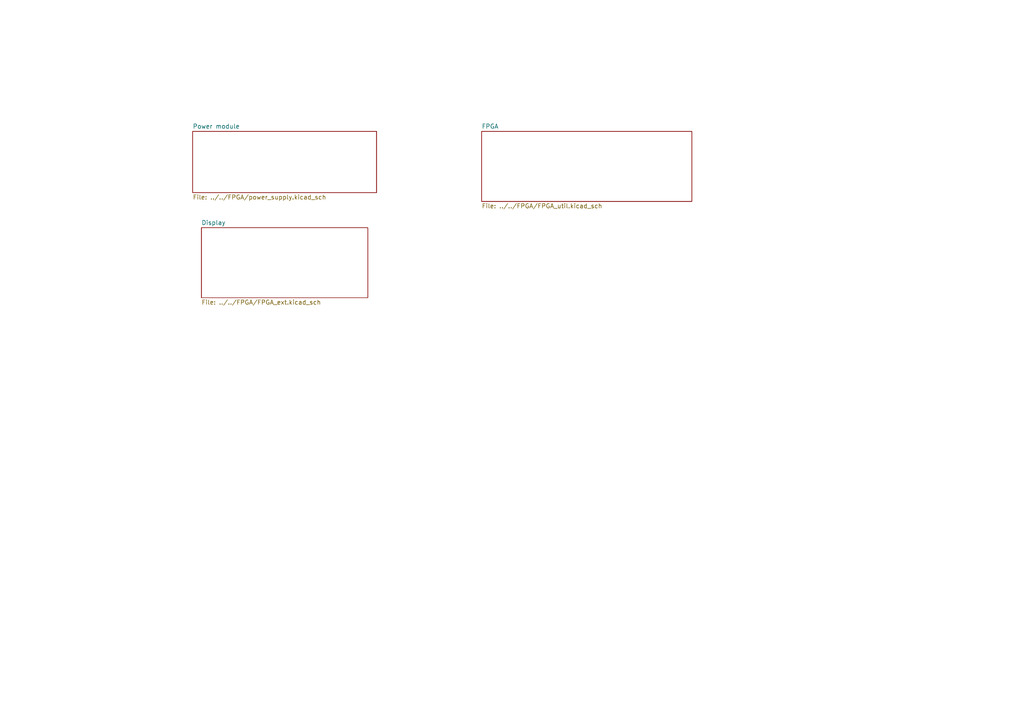
<source format=kicad_sch>
(kicad_sch (version 20230121) (generator eeschema)

  (uuid 5740d847-4eb3-4a6b-a38f-f4c424f96303)

  (paper "A4")

  (lib_symbols
  )


  (sheet (at 58.42 66.04) (size 48.26 20.32) (fields_autoplaced)
    (stroke (width 0.1524) (type solid))
    (fill (color 0 0 0 0.0000))
    (uuid 3c989d48-7d42-46f7-b174-03e1baed40b8)
    (property "Sheetname" "Display" (at 58.42 65.3284 0)
      (effects (font (size 1.27 1.27)) (justify left bottom))
    )
    (property "Sheetfile" "../../FPGA/FPGA_ext.kicad_sch" (at 58.42 86.9446 0)
      (effects (font (size 1.27 1.27)) (justify left top))
    )
    (instances
      (project "Final_schemtic"
        (path "/5740d847-4eb3-4a6b-a38f-f4c424f96303" (page "4"))
      )
    )
  )

  (sheet (at 139.7 38.1) (size 60.96 20.32) (fields_autoplaced)
    (stroke (width 0.1524) (type solid))
    (fill (color 0 0 0 0.0000))
    (uuid b3f719b1-b4b9-40fa-97d4-2abab7c7c6e6)
    (property "Sheetname" "FPGA" (at 139.7 37.3884 0)
      (effects (font (size 1.27 1.27)) (justify left bottom))
    )
    (property "Sheetfile" "../../FPGA/FPGA_util.kicad_sch" (at 139.7 59.0046 0)
      (effects (font (size 1.27 1.27)) (justify left top))
    )
    (instances
      (project "Final_schemtic"
        (path "/5740d847-4eb3-4a6b-a38f-f4c424f96303" (page "3"))
      )
    )
  )

  (sheet (at 55.88 38.1) (size 53.34 17.78) (fields_autoplaced)
    (stroke (width 0.1524) (type solid))
    (fill (color 0 0 0 0.0000))
    (uuid d372415d-bf75-473c-aeb4-b01a1a8dab2d)
    (property "Sheetname" "Power module" (at 55.88 37.3884 0)
      (effects (font (size 1.27 1.27)) (justify left bottom))
    )
    (property "Sheetfile" "../../FPGA/power_supply.kicad_sch" (at 55.88 56.4646 0)
      (effects (font (size 1.27 1.27)) (justify left top))
    )
    (instances
      (project "Final_schemtic"
        (path "/5740d847-4eb3-4a6b-a38f-f4c424f96303" (page "2"))
      )
    )
  )

  (sheet_instances
    (path "/" (page "1"))
  )
)

</source>
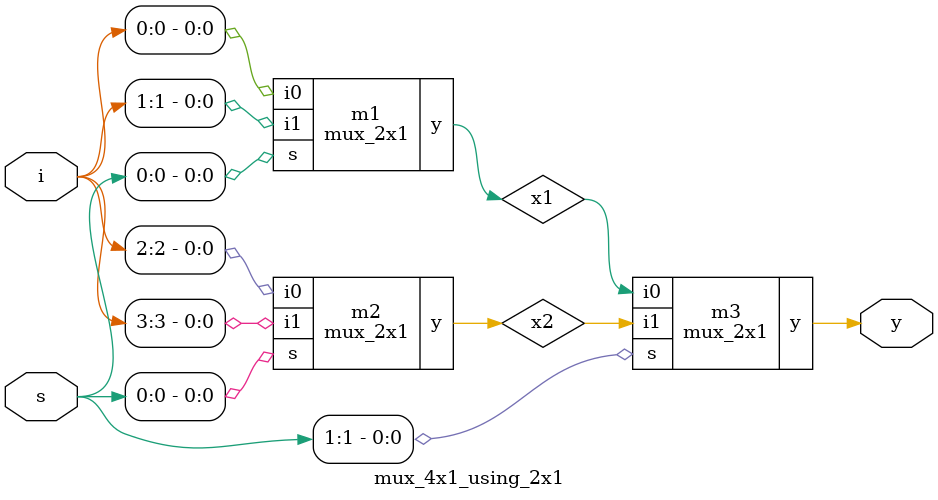
<source format=v>
module mux_2x1(y, i0, i1, s);
	
	input i0, i1; // input line
	input s; // select line
	output y;

	assign y = (~s&i0) | (s&i1);

endmodule


module mux_4x1_using_2x1(y, i, s);

	input [3:0] i;
	input [1:0] s;
	output y;
	wire x1, x2;
	
	mux_2x1 m1(x1, i[0], i[1], s[0]);
	mux_2x1 m2(x2, i[2], i[3], s[0]);
	mux_2x1 m3(y, x1, x2, s[1]);

endmodule

</source>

──────

_WHAT TO PRODUCE_.
Repeat, word for word, each of the records, omitting any image they hold.

_REPLY_.
<source format=kicad_sch>
(kicad_sch (version 20230121) (generator eeschema)

  (uuid 5740d847-4eb3-4a6b-a38f-f4c424f96303)

  (paper "A4")

  (lib_symbols
  )


  (sheet (at 58.42 66.04) (size 48.26 20.32) (fields_autoplaced)
    (stroke (width 0.1524) (type solid))
    (fill (color 0 0 0 0.0000))
    (uuid 3c989d48-7d42-46f7-b174-03e1baed40b8)
    (property "Sheetname" "Display" (at 58.42 65.3284 0)
      (effects (font (size 1.27 1.27)) (justify left bottom))
    )
    (property "Sheetfile" "../../FPGA/FPGA_ext.kicad_sch" (at 58.42 86.9446 0)
      (effects (font (size 1.27 1.27)) (justify left top))
    )
    (instances
      (project "Final_schemtic"
        (path "/5740d847-4eb3-4a6b-a38f-f4c424f96303" (page "4"))
      )
    )
  )

  (sheet (at 139.7 38.1) (size 60.96 20.32) (fields_autoplaced)
    (stroke (width 0.1524) (type solid))
    (fill (color 0 0 0 0.0000))
    (uuid b3f719b1-b4b9-40fa-97d4-2abab7c7c6e6)
    (property "Sheetname" "FPGA" (at 139.7 37.3884 0)
      (effects (font (size 1.27 1.27)) (justify left bottom))
    )
    (property "Sheetfile" "../../FPGA/FPGA_util.kicad_sch" (at 139.7 59.0046 0)
      (effects (font (size 1.27 1.27)) (justify left top))
    )
    (instances
      (project "Final_schemtic"
        (path "/5740d847-4eb3-4a6b-a38f-f4c424f96303" (page "3"))
      )
    )
  )

  (sheet (at 55.88 38.1) (size 53.34 17.78) (fields_autoplaced)
    (stroke (width 0.1524) (type solid))
    (fill (color 0 0 0 0.0000))
    (uuid d372415d-bf75-473c-aeb4-b01a1a8dab2d)
    (property "Sheetname" "Power module" (at 55.88 37.3884 0)
      (effects (font (size 1.27 1.27)) (justify left bottom))
    )
    (property "Sheetfile" "../../FPGA/power_supply.kicad_sch" (at 55.88 56.4646 0)
      (effects (font (size 1.27 1.27)) (justify left top))
    )
    (instances
      (project "Final_schemtic"
        (path "/5740d847-4eb3-4a6b-a38f-f4c424f96303" (page "2"))
      )
    )
  )

  (sheet_instances
    (path "/" (page "1"))
  )
)

</source>
<source format=v>
module mux_2x1(y, i0, i1, s);
	
	input i0, i1; // input line
	input s; // select line
	output y;

	assign y = (~s&i0) | (s&i1);

endmodule


module mux_4x1_using_2x1(y, i, s);

	input [3:0] i;
	input [1:0] s;
	output y;
	wire x1, x2;
	
	mux_2x1 m1(x1, i[0], i[1], s[0]);
	mux_2x1 m2(x2, i[2], i[3], s[0]);
	mux_2x1 m3(y, x1, x2, s[1]);

endmodule

</source>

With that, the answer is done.